Are there any steps?" he asked Mabel in a whisper.
"Not for ever so long," she whispered back. "It goes on for ages,
and then twists round."
"Whispering," said the smallest Ugly-Wugly suddenly, "ain't
manners."
"He hasn't any, anyhow," whispered the lady Ugly-Wugly; "don't
mind him quite a self-made man," and squeezed Mabel's arm with
horrible confidential flabbiness.
The respectable Ugly-Wugly leading with the lamp, the others
following trustfully, one and all disappeared into that narrow
doorway; and Gerald and Mabel standing without, hardly daring to
breathe lest a breath should retard the procession, almost sobbed
with relief. Prematurely, as it turned out.
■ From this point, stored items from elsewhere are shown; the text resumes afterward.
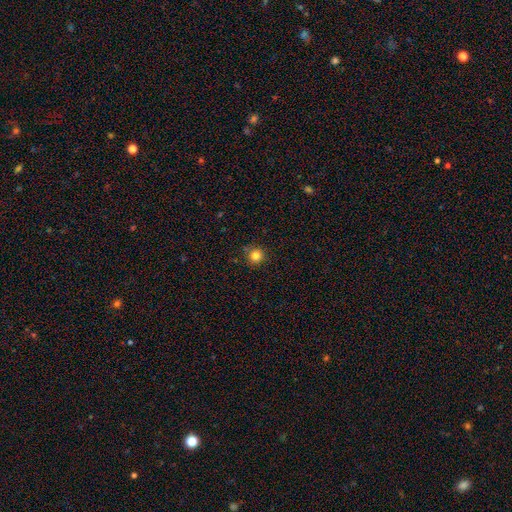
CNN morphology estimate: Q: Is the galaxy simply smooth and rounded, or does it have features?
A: smooth — 82%.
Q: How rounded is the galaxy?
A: round — 94%.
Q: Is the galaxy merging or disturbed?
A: none — 86%.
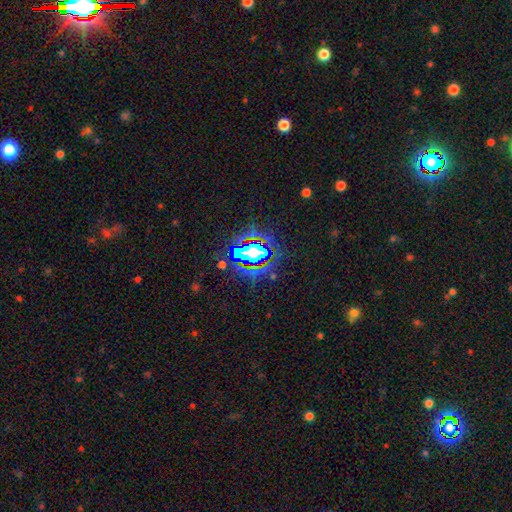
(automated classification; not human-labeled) smooth_or_featured: star or artifact (p=0.77) [alt: smooth p=0.14]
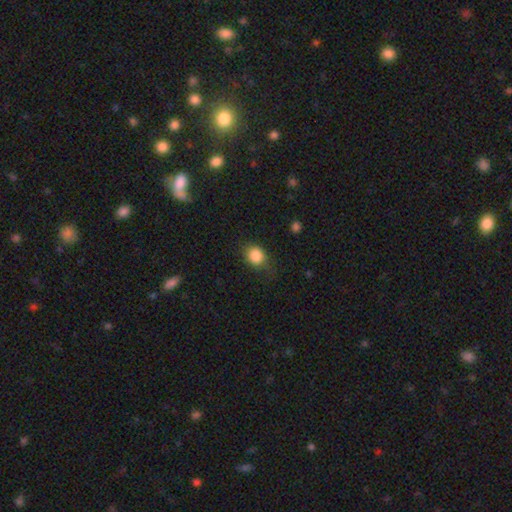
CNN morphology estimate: type=smooth (85%); roundness=round (69%); merging=none (72%).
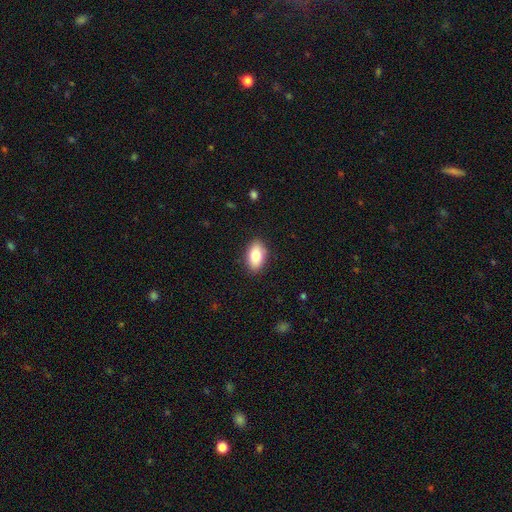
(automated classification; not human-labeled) smooth-or-featured: smooth: 82% | featured or disk: 11% | star or artifact: 7%
  how-rounded: in between: 92% | round: 6% | cigar-shaped: 3%
  merging: none: 88% | minor disturbance: 9% | major disturbance: 2% | merger: 1%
For suddenly there was a
rush and a scuffle inside the passage, and as they strove to close
the door the Ugly-Wuglies fiercely pressed to open it again.
Whether they saw something in the dark passage that alarmed
them, whether they took it into their empty heads that this could
not be the back way to any really respectable hotel, or whether a
convincing sudden instinct warned them that they were being
tricked, Mabel and Gerald never knew.